__What to work on__:
All lines with the word "laptop" must be pulled from the entries below.

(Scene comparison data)
.....

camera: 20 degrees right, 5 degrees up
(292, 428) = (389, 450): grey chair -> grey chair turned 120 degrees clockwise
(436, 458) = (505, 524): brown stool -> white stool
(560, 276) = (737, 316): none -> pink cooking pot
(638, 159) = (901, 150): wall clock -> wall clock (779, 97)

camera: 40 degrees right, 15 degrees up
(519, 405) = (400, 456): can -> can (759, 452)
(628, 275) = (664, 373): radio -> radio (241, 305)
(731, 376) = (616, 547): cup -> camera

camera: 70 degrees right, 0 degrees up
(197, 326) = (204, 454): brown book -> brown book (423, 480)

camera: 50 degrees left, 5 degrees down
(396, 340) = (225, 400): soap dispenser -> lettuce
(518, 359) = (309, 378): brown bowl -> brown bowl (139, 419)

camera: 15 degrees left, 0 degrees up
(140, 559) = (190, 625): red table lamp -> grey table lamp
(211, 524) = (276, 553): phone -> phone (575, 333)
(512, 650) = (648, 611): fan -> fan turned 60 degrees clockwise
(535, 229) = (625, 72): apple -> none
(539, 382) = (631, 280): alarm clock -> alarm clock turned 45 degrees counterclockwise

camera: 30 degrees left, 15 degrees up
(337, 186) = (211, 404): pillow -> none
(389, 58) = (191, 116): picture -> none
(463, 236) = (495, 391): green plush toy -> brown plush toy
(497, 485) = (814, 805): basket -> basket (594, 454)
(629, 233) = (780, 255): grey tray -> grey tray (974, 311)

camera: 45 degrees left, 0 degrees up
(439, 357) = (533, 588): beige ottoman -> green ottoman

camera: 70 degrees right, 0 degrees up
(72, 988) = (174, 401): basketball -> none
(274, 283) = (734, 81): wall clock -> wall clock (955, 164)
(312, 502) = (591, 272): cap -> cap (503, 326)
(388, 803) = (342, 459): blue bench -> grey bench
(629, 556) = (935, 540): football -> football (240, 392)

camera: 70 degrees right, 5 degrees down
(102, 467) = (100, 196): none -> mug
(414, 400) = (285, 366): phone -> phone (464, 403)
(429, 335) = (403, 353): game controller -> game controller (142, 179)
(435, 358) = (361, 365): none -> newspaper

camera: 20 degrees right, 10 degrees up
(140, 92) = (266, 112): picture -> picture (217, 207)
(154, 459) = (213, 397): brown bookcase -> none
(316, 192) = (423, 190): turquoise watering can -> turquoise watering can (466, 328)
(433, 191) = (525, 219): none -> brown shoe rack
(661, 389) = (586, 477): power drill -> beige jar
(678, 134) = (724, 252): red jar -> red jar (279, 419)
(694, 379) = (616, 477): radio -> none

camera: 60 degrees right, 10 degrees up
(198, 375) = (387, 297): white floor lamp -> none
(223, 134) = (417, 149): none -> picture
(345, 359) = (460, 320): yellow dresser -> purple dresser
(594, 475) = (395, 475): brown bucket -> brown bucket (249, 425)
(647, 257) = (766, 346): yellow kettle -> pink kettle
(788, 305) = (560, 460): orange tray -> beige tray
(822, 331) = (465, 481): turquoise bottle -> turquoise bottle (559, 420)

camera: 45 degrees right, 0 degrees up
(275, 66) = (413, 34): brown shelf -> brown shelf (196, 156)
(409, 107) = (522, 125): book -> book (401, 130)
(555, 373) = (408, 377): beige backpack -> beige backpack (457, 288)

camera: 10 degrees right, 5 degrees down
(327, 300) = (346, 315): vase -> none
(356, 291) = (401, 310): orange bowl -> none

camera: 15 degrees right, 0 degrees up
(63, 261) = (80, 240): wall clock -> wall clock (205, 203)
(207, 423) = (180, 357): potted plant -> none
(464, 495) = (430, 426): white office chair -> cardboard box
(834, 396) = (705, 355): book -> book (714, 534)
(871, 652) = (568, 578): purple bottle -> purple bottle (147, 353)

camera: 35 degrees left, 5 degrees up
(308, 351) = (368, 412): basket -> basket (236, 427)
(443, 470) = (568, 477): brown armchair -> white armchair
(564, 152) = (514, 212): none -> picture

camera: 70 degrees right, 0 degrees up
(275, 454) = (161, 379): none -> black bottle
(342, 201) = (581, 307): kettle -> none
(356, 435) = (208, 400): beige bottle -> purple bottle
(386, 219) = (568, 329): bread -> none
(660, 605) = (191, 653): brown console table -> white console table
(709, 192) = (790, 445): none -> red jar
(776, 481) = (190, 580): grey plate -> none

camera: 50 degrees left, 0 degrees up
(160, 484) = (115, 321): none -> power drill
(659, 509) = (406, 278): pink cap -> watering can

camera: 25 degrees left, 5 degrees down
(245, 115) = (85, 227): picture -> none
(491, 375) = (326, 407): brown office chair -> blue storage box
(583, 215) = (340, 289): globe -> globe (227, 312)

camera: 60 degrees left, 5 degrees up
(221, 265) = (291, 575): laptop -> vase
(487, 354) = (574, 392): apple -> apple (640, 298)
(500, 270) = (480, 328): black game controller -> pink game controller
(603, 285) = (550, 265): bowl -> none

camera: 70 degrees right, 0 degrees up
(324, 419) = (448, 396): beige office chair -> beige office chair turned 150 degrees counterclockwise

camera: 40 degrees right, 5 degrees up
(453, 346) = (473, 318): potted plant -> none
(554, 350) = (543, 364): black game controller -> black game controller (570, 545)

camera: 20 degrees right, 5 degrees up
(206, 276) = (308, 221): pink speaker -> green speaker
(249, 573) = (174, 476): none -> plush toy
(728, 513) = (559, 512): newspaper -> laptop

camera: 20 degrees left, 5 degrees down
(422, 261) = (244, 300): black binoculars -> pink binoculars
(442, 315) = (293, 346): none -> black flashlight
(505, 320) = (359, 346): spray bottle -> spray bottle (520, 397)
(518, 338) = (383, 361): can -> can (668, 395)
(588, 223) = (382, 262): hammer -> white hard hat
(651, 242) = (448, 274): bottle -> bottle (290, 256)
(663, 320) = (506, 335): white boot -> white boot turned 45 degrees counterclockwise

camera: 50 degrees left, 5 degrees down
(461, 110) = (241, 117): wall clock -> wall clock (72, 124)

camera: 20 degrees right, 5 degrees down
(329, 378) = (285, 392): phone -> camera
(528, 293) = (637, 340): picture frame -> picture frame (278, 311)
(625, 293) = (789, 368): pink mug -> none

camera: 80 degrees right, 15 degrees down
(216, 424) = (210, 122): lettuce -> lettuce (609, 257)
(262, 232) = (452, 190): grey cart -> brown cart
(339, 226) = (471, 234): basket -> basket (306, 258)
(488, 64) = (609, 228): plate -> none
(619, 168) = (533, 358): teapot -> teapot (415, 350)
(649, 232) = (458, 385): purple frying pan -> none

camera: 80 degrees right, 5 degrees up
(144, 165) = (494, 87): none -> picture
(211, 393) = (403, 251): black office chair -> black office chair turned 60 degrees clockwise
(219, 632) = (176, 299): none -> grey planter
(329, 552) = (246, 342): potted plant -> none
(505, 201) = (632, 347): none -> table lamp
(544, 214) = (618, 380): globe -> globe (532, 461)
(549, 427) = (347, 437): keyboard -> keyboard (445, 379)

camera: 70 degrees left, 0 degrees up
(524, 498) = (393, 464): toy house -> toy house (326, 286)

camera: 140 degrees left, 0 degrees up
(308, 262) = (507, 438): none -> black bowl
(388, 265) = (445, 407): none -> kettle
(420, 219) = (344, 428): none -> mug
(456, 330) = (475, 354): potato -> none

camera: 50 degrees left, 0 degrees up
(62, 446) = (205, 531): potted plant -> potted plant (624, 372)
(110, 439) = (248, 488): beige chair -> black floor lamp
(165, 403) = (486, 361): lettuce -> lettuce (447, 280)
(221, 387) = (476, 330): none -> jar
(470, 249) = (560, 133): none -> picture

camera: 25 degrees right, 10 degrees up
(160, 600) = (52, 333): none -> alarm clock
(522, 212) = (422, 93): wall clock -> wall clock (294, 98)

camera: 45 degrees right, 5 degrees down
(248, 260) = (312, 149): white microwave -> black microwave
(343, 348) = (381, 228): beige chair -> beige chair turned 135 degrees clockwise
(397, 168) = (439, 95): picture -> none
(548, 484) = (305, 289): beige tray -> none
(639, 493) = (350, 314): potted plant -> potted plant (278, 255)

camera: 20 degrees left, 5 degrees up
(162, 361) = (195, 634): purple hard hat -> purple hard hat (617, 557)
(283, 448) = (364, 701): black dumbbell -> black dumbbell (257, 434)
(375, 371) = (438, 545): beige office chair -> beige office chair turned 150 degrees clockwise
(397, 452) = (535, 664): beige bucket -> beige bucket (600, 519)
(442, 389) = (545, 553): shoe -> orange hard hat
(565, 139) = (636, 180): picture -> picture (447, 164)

.....

__Solution for this task__:
(221, 265) = (291, 575): laptop -> vase
(728, 513) = (559, 512): newspaper -> laptop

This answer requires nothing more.